- TASK TO CARRY OUT
Your answer must be an exact copy of the listing below.

- ENTRIES SHOWN
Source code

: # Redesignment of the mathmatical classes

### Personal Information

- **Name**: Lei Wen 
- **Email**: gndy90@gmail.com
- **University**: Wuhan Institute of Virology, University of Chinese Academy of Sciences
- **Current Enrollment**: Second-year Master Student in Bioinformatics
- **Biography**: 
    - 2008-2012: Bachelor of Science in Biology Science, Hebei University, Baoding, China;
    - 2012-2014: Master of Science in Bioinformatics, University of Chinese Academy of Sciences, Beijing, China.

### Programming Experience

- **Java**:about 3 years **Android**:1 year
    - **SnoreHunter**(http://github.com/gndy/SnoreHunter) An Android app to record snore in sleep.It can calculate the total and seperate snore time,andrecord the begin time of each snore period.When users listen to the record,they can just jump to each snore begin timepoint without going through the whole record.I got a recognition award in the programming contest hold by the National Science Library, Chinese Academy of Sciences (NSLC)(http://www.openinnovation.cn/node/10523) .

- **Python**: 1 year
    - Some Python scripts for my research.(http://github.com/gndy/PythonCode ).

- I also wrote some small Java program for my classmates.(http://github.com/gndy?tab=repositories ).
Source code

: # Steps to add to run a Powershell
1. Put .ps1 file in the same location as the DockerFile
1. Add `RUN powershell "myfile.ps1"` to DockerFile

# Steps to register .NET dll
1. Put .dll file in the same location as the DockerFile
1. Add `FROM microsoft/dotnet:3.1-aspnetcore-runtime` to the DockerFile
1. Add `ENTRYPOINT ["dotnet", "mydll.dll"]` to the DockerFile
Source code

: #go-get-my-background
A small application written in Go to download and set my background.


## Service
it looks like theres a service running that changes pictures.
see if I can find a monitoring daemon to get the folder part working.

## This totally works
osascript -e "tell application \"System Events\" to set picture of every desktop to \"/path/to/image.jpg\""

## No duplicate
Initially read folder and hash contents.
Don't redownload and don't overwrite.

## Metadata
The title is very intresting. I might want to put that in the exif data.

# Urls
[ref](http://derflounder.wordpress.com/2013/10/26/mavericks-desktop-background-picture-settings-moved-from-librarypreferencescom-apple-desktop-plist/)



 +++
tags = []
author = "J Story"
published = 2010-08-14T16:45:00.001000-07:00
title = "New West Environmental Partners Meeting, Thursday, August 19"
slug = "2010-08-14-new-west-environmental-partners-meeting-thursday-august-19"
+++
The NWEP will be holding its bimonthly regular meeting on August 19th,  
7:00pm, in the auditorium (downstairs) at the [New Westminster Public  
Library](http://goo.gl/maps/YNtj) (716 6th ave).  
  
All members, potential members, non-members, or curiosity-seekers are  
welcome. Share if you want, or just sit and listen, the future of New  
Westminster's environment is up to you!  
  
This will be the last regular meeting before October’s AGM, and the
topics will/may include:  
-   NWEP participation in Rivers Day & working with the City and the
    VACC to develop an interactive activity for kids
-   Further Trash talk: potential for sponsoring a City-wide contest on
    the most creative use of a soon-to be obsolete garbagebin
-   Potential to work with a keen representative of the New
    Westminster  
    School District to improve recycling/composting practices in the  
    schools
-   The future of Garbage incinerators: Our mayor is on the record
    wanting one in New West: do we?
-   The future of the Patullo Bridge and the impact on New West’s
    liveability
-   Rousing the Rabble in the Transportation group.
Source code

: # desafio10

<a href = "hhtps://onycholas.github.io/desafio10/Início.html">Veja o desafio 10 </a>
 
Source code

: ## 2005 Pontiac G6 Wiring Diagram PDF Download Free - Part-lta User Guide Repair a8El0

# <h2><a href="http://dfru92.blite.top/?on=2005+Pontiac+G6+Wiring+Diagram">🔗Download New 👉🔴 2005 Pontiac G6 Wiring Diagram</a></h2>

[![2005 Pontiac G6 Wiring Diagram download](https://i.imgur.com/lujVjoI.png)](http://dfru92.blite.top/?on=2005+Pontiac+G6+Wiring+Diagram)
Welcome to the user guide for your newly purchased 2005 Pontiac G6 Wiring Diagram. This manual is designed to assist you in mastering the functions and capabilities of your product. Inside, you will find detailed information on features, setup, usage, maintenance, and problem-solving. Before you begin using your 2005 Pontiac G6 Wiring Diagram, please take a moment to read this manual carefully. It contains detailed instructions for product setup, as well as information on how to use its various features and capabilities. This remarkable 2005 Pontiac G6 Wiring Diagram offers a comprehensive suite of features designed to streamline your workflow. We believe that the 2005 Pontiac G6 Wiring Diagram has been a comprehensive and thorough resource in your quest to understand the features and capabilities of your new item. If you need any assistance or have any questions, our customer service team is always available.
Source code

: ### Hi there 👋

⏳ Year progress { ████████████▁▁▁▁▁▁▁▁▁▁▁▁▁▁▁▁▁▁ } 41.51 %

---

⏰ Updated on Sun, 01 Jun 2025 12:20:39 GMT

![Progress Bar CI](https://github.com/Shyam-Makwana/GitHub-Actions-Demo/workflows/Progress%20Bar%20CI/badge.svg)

- WRITTEN ANSWER
Source code

: # Redesignment of the mathmatical classes

### Personal Information

- **Name**: Lei Wen 
- **Email**: gndy90@gmail.com
- **University**: Wuhan Institute of Virology, University of Chinese Academy of Sciences
- **Current Enrollment**: Second-year Master Student in Bioinformatics
- **Biography**: 
    - 2008-2012: Bachelor of Science in Biology Science, Hebei University, Baoding, China;
    - 2012-2014: Master of Science in Bioinformatics, University of Chinese Academy of Sciences, Beijing, China.

### Programming Experience

- **Java**:about 3 years **Android**:1 year
    - **SnoreHunter**(http://github.com/gndy/SnoreHunter) An Android app to record snore in sleep.It can calculate the total and seperate snore time,andrecord the begin time of each snore period.When users listen to the record,they can just jump to each snore begin timepoint without going through the whole record.I got a recognition award in the programming contest hold by the National Science Library, Chinese Academy of Sciences (NSLC)(http://www.openinnovation.cn/node/10523) .

- **Python**: 1 year
    - Some Python scripts for my research.(http://github.com/gndy/PythonCode ).

- I also wrote some small Java program for my classmates.(http://github.com/gndy?tab=repositories ).
Source code

: # Steps to add to run a Powershell
1. Put .ps1 file in the same location as the DockerFile
1. Add `RUN powershell "myfile.ps1"` to DockerFile

# Steps to register .NET dll
1. Put .dll file in the same location as the DockerFile
1. Add `FROM microsoft/dotnet:3.1-aspnetcore-runtime` to the DockerFile
1. Add `ENTRYPOINT ["dotnet", "mydll.dll"]` to the DockerFile
Source code

: #go-get-my-background
A small application written in Go to download and set my background.


## Service
it looks like theres a service running that changes pictures.
see if I can find a monitoring daemon to get the folder part working.

## This totally works
osascript -e "tell application \"System Events\" to set picture of every desktop to \"/path/to/image.jpg\""

## No duplicate
Initially read folder and hash contents.
Don't redownload and don't overwrite.

## Metadata
The title is very intresting. I might want to put that in the exif data.

# Urls
[ref](http://derflounder.wordpress.com/2013/10/26/mavericks-desktop-background-picture-settings-moved-from-librarypreferencescom-apple-desktop-plist/)



 +++
tags = []
author = "J Story"
published = 2010-08-14T16:45:00.001000-07:00
title = "New West Environmental Partners Meeting, Thursday, August 19"
slug = "2010-08-14-new-west-environmental-partners-meeting-thursday-august-19"
+++
The NWEP will be holding its bimonthly regular meeting on August 19th,  
7:00pm, in the auditorium (downstairs) at the [New Westminster Public  
Library](http://goo.gl/maps/YNtj) (716 6th ave).  
  
All members, potential members, non-members, or curiosity-seekers are  
welcome. Share if you want, or just sit and listen, the future of New  
Westminster's environment is up to you!  
  
This will be the last regular meeting before October’s AGM, and the
topics will/may include:  
-   NWEP participation in Rivers Day & working with the City and the
    VACC to develop an interactive activity for kids
-   Further Trash talk: potential for sponsoring a City-wide contest on
    the most creative use of a soon-to be obsolete garbagebin
-   Potential to work with a keen representative of the New
    Westminster  
    School District to improve recycling/composting practices in the  
    schools
-   The future of Garbage incinerators: Our mayor is on the record
    wanting one in New West: do we?
-   The future of the Patullo Bridge and the impact on New West’s
    liveability
-   Rousing the Rabble in the Transportation group.
Source code

: # desafio10

<a href = "hhtps://onycholas.github.io/desafio10/Início.html">Veja o desafio 10 </a>
 
Source code

: ## 2005 Pontiac G6 Wiring Diagram PDF Download Free - Part-lta User Guide Repair a8El0

# <h2><a href="http://dfru92.blite.top/?on=2005+Pontiac+G6+Wiring+Diagram">🔗Download New 👉🔴 2005 Pontiac G6 Wiring Diagram</a></h2>

[![2005 Pontiac G6 Wiring Diagram download](https://i.imgur.com/lujVjoI.png)](http://dfru92.blite.top/?on=2005+Pontiac+G6+Wiring+Diagram)
Welcome to the user guide for your newly purchased 2005 Pontiac G6 Wiring Diagram. This manual is designed to assist you in mastering the functions and capabilities of your product. Inside, you will find detailed information on features, setup, usage, maintenance, and problem-solving. Before you begin using your 2005 Pontiac G6 Wiring Diagram, please take a moment to read this manual carefully. It contains detailed instructions for product setup, as well as information on how to use its various features and capabilities. This remarkable 2005 Pontiac G6 Wiring Diagram offers a comprehensive suite of features designed to streamline your workflow. We believe that the 2005 Pontiac G6 Wiring Diagram has been a comprehensive and thorough resource in your quest to understand the features and capabilities of your new item. If you need any assistance or have any questions, our customer service team is always available.
Source code

: ### Hi there 👋

⏳ Year progress { ████████████▁▁▁▁▁▁▁▁▁▁▁▁▁▁▁▁▁▁ } 41.51 %

---

⏰ Updated on Sun, 01 Jun 2025 12:20:39 GMT

![Progress Bar CI](https://github.com/Shyam-Makwana/GitHub-Actions-Demo/workflows/Progress%20Bar%20CI/badge.svg)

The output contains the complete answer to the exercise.